Created attachment 3238 [details] A detail screenshot of the rendered article text illustrating the problem.
This can be fixed by surrounding the text with ‏ and ‎ (for example, ‏Rūḥollāh Mūsavī Khomeynī‎). I suppose this could be templated as {{rtl|Rūḥollāh Mūsavī Khomeynī}}, if that template doesn't already exist. See the previous bug 8996 about similar behaviour on special pages. I think a serverside fix would be applicable to all instances of the direction override problem. *** This bug has been marked as a duplicate of 8996 ***
Bug 8996 is about a completely different problem, talking about a different kind of direction marks. It's not a duplicate.
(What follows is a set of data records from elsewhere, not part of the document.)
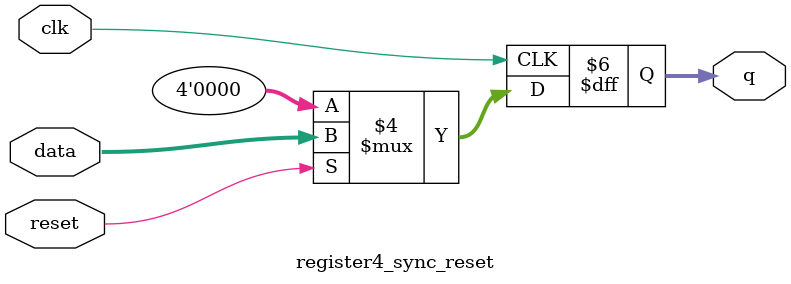
<source format=v>
`timescale 1ns / 1ps
`default_nettype none

module register4_sync_reset(
	input  wire clk,
	input  wire reset,
	input  wire [3:0] data,
	output reg [3:0] q
    );
	 
	always @ (posedge clk) begin
		if (reset == 1'b0) begin
			q <= 4'b0;
		end else begin
			q <= data;
		end
	end
endmodule

</source>
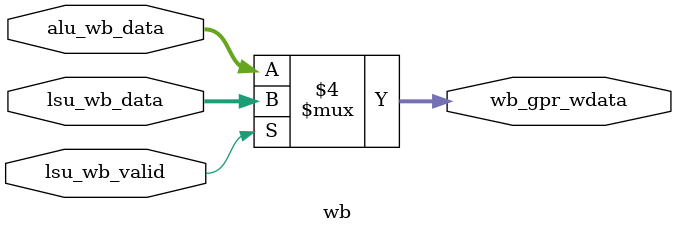
<source format=v>
module  wb
#(
  parameter        DATA_WIDTH = 32
)(
  input  wire                 lsu_wb_valid          ,//data valid of lsu data
  input  wire[DATA_WIDTH-1:0] lsu_wb_data           ,//data from lsu
  input  wire[DATA_WIDTH-1:0] alu_wb_data           ,//data from alu
  output reg [DATA_WIDTH-1:0] wb_gpr_wdata      //data that write to gpr module 
);
//2-2 mux to wb_gpr_write_data===============================================
  always@(*)begin:CHOOSE_DATA_TO_GPR
    if(lsu_wb_valid == 1'b1)
      wb_gpr_wdata = lsu_wb_data;
    else 
      wb_gpr_wdata = alu_wb_data;
  end 

endmodule 


</source>
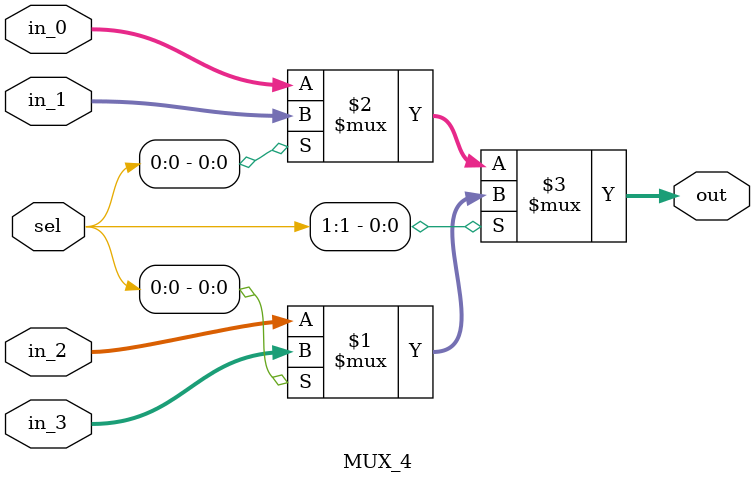
<source format=v>
`timescale 1ns / 1ps


module MUX_4
   #(parameter N = 32)
   (
    input [N-1:0] in_0,
    input [N-1:0] in_1,
    input [N-1:0] in_2,
    input [N-1:0] in_3,
    
    input [1:0] sel,
    output [N-1:0] out
    );
    
    assign out = sel[1]? (sel[0]? in_3:in_2):(sel[0]? in_1:in_0);
    
endmodule

</source>
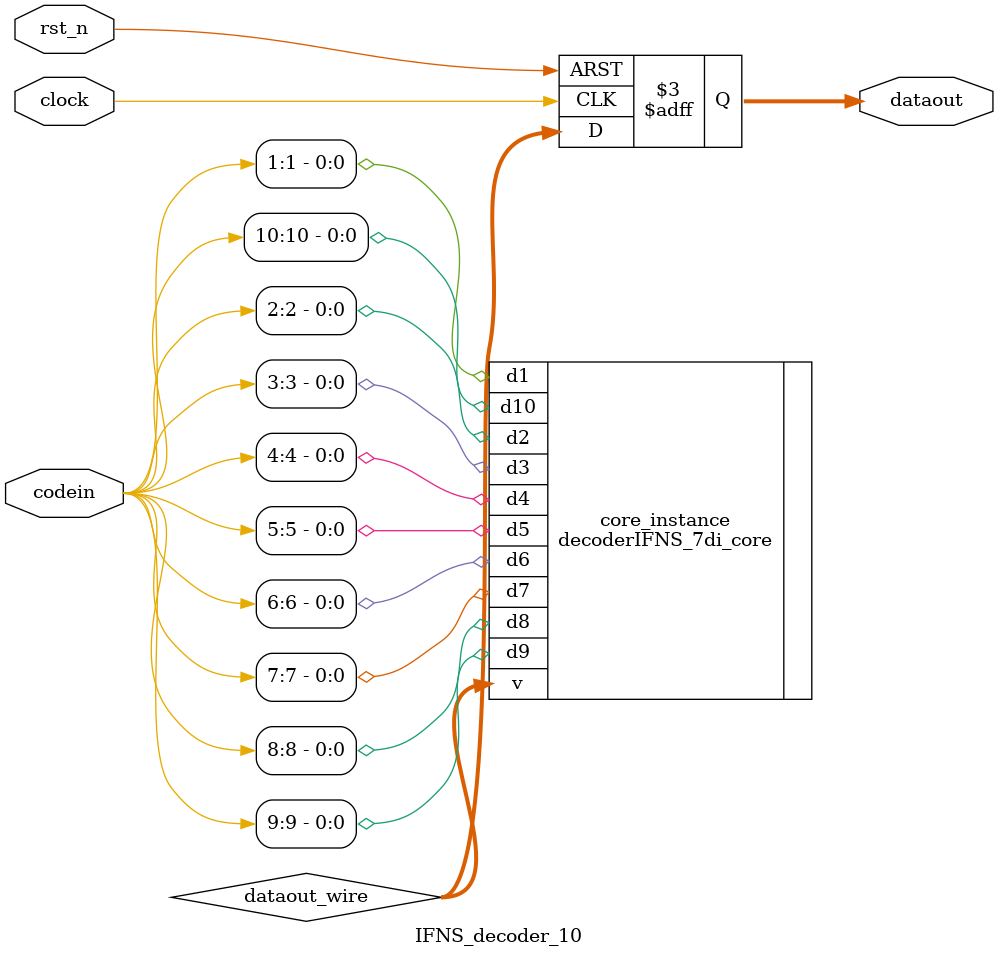
<source format=v>
module IFNS_decoder_10(
    input wire clock,
    input wire rst_n,
    output reg [6:0] dataout,
    input wire [10:1] codein
);

    wire [6:0] dataout_wire;

    decoderIFNS_7di_core core_instance(
        .v(dataout_wire),
        .d10(codein[10]),
        .d9(codein[9]),
        .d8(codein[8]),
        .d7(codein[7]),
        .d6(codein[6]),
        .d5(codein[5]),
        .d4(codein[4]),
        .d3(codein[3]),
        .d2(codein[2]),
        .d1(codein[1])
    );

    //sync
    always @(posedge clock or negedge rst_n) begin
        if (~rst_n) begin
            dataout <= 0;
        end
        else begin
            dataout <= dataout_wire;
        end
    end

endmodule
</source>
It's impossible to get correct directionality information from plain Unicode text. Consider: The Hebrew letter "aleph" is א, ב is "bet". Note that aleph is א, bet is ב, and the logical order (as I typed it and as it was encoded) has the א before the ב. The comma and space fall between two RTL characters, so they're treated as RTL embedded in LTR. But semantically, the comma is part of the LTR phrase (delimiting two LTR phrases, which happen to end or begin with RTL characters) and should be treated as LTR text. But consider this, which is syntactically identical: Exodus 1:2 reads, in the original Hebrew: "ראובן, שמעון, לוי, ויהודה". Here the behavior is correct, because in this context, the commas delimit RTL phrases (or words), not LTR phrases. But there's no possible way either MediaWiki or the browser could know that. The Unicode directionality algorithm tries to do the impossible, and consequently fails. The only way to avoid this problem is to add semantic information on how you want the directionality to go, using Unicode directionality marks: The Hebrew letter "aleph" is א, ב is "bet".